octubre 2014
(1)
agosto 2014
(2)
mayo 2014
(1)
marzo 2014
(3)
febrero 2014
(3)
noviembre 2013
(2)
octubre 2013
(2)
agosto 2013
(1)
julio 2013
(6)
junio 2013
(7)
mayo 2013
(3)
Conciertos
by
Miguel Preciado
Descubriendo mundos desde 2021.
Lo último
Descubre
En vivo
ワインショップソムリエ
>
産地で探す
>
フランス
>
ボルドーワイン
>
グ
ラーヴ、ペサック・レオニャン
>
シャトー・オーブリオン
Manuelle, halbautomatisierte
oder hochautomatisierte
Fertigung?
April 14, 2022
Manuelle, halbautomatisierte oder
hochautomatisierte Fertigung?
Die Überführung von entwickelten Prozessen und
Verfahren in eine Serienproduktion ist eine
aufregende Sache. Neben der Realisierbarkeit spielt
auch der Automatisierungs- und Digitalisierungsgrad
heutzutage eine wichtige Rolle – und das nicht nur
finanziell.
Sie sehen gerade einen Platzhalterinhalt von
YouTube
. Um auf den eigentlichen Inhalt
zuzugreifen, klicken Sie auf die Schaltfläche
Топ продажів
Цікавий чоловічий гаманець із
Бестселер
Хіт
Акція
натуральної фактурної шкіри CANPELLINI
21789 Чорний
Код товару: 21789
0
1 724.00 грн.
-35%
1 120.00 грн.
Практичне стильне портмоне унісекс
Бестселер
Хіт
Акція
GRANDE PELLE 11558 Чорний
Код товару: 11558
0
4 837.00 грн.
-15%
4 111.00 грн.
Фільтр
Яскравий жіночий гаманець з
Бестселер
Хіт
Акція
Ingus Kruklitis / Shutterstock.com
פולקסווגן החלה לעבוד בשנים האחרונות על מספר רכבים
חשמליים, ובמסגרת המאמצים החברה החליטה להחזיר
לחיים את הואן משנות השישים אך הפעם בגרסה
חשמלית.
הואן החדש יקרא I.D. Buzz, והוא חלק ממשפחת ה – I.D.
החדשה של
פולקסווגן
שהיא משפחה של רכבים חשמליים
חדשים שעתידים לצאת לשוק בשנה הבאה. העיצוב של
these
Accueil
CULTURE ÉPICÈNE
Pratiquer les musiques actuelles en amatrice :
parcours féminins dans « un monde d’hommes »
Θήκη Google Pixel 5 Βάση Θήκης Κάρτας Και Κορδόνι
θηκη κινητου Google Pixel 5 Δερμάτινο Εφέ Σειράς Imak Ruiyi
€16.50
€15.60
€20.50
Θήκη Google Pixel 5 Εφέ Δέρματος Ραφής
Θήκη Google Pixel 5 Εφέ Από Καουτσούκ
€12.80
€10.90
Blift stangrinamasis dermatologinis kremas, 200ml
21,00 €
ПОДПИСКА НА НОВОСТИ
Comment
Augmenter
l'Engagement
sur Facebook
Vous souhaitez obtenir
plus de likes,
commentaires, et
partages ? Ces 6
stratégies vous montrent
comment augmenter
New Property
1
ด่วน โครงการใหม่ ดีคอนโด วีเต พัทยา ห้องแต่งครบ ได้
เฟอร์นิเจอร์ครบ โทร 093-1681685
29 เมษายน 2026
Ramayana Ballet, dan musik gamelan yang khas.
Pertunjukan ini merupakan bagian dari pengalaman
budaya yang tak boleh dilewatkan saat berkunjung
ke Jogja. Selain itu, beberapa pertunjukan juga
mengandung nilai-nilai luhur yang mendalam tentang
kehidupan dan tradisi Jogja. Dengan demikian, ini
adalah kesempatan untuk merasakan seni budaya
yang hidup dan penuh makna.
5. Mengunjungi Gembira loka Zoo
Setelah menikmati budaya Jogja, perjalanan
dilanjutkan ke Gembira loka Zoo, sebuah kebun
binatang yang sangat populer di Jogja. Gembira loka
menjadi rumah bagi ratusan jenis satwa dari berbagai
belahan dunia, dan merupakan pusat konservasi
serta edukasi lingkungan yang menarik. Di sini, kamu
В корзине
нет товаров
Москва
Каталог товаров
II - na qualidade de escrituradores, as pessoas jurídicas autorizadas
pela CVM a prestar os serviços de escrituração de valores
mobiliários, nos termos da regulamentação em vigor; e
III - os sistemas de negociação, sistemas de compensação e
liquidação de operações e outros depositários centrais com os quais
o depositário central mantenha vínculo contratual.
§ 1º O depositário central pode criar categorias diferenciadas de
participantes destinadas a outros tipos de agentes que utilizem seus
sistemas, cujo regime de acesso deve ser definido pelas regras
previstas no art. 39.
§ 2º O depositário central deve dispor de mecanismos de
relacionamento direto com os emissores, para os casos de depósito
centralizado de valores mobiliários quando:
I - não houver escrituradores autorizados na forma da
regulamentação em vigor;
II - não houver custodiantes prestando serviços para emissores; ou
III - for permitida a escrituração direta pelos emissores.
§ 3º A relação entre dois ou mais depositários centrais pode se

━━━━━━━━━━━━━━━━

> **Directive**
Copy out the text of every item above without changing a single character.

> **Task answer**
octubre 2014
(1)
agosto 2014
(2)
mayo 2014
(1)
marzo 2014
(3)
febrero 2014
(3)
noviembre 2013
(2)
octubre 2013
(2)
agosto 2013
(1)
julio 2013
(6)
junio 2013
(7)
mayo 2013
(3)
Conciertos
by
Miguel Preciado
Descubriendo mundos desde 2021.
Lo último
Descubre
En vivo
ワインショップソムリエ
>
産地で探す
>
フランス
>
ボルドーワイン
>
グ
ラーヴ、ペサック・レオニャン
>
シャトー・オーブリオン
Manuelle, halbautomatisierte
oder hochautomatisierte
Fertigung?
April 14, 2022
Manuelle, halbautomatisierte oder
hochautomatisierte Fertigung?
Die Überführung von entwickelten Prozessen und
Verfahren in eine Serienproduktion ist eine
aufregende Sache. Neben der Realisierbarkeit spielt
auch der Automatisierungs- und Digitalisierungsgrad
heutzutage eine wichtige Rolle – und das nicht nur
finanziell.
Sie sehen gerade einen Platzhalterinhalt von
YouTube
. Um auf den eigentlichen Inhalt
zuzugreifen, klicken Sie auf die Schaltfläche
Топ продажів
Цікавий чоловічий гаманець із
Бестселер
Хіт
Акція
натуральної фактурної шкіри CANPELLINI
21789 Чорний
Код товару: 21789
0
1 724.00 грн.
-35%
1 120.00 грн.
Практичне стильне портмоне унісекс
Бестселер
Хіт
Акція
GRANDE PELLE 11558 Чорний
Код товару: 11558
0
4 837.00 грн.
-15%
4 111.00 грн.
Фільтр
Яскравий жіночий гаманець з
Бестселер
Хіт
Акція
Ingus Kruklitis / Shutterstock.com
פולקסווגן החלה לעבוד בשנים האחרונות על מספר רכבים
חשמליים, ובמסגרת המאמצים החברה החליטה להחזיר
לחיים את הואן משנות השישים אך הפעם בגרסה
חשמלית.
הואן החדש יקרא I.D. Buzz, והוא חלק ממשפחת ה – I.D.
החדשה של
פולקסווגן
שהיא משפחה של רכבים חשמליים
חדשים שעתידים לצאת לשוק בשנה הבאה. העיצוב של
these
Accueil
CULTURE ÉPICÈNE
Pratiquer les musiques actuelles en amatrice :
parcours féminins dans « un monde d’hommes »
Θήκη Google Pixel 5 Βάση Θήκης Κάρτας Και Κορδόνι
θηκη κινητου Google Pixel 5 Δερμάτινο Εφέ Σειράς Imak Ruiyi
€16.50
€15.60
€20.50
Θήκη Google Pixel 5 Εφέ Δέρματος Ραφής
Θήκη Google Pixel 5 Εφέ Από Καουτσούκ
€12.80
€10.90
Blift stangrinamasis dermatologinis kremas, 200ml
21,00 €
ПОДПИСКА НА НОВОСТИ
Comment
Augmenter
l'Engagement
sur Facebook
Vous souhaitez obtenir
plus de likes,
commentaires, et
partages ? Ces 6
stratégies vous montrent
comment augmenter
New Property
1
ด่วน โครงการใหม่ ดีคอนโด วีเต พัทยา ห้องแต่งครบ ได้
เฟอร์นิเจอร์ครบ โทร 093-1681685
29 เมษายน 2026
Ramayana Ballet, dan musik gamelan yang khas.
Pertunjukan ini merupakan bagian dari pengalaman
budaya yang tak boleh dilewatkan saat berkunjung
ke Jogja. Selain itu, beberapa pertunjukan juga
mengandung nilai-nilai luhur yang mendalam tentang
kehidupan dan tradisi Jogja. Dengan demikian, ini
adalah kesempatan untuk merasakan seni budaya
yang hidup dan penuh makna.
5. Mengunjungi Gembira loka Zoo
Setelah menikmati budaya Jogja, perjalanan
dilanjutkan ke Gembira loka Zoo, sebuah kebun
binatang yang sangat populer di Jogja. Gembira loka
menjadi rumah bagi ratusan jenis satwa dari berbagai
belahan dunia, dan merupakan pusat konservasi
serta edukasi lingkungan yang menarik. Di sini, kamu
В корзине
нет товаров
Москва
Каталог товаров
II - na qualidade de escrituradores, as pessoas jurídicas autorizadas
pela CVM a prestar os serviços de escrituração de valores
mobiliários, nos termos da regulamentação em vigor; e
III - os sistemas de negociação, sistemas de compensação e
liquidação de operações e outros depositários centrais com os quais
o depositário central mantenha vínculo contratual.
§ 1º O depositário central pode criar categorias diferenciadas de
participantes destinadas a outros tipos de agentes que utilizem seus
sistemas, cujo regime de acesso deve ser definido pelas regras
previstas no art. 39.
§ 2º O depositário central deve dispor de mecanismos de
relacionamento direto com os emissores, para os casos de depósito
centralizado de valores mobiliários quando:
I - não houver escrituradores autorizados na forma da
regulamentação em vigor;
II - não houver custodiantes prestando serviços para emissores; ou
III - for permitida a escrituração direta pelos emissores.
§ 3º A relação entre dois ou mais depositários centrais pode se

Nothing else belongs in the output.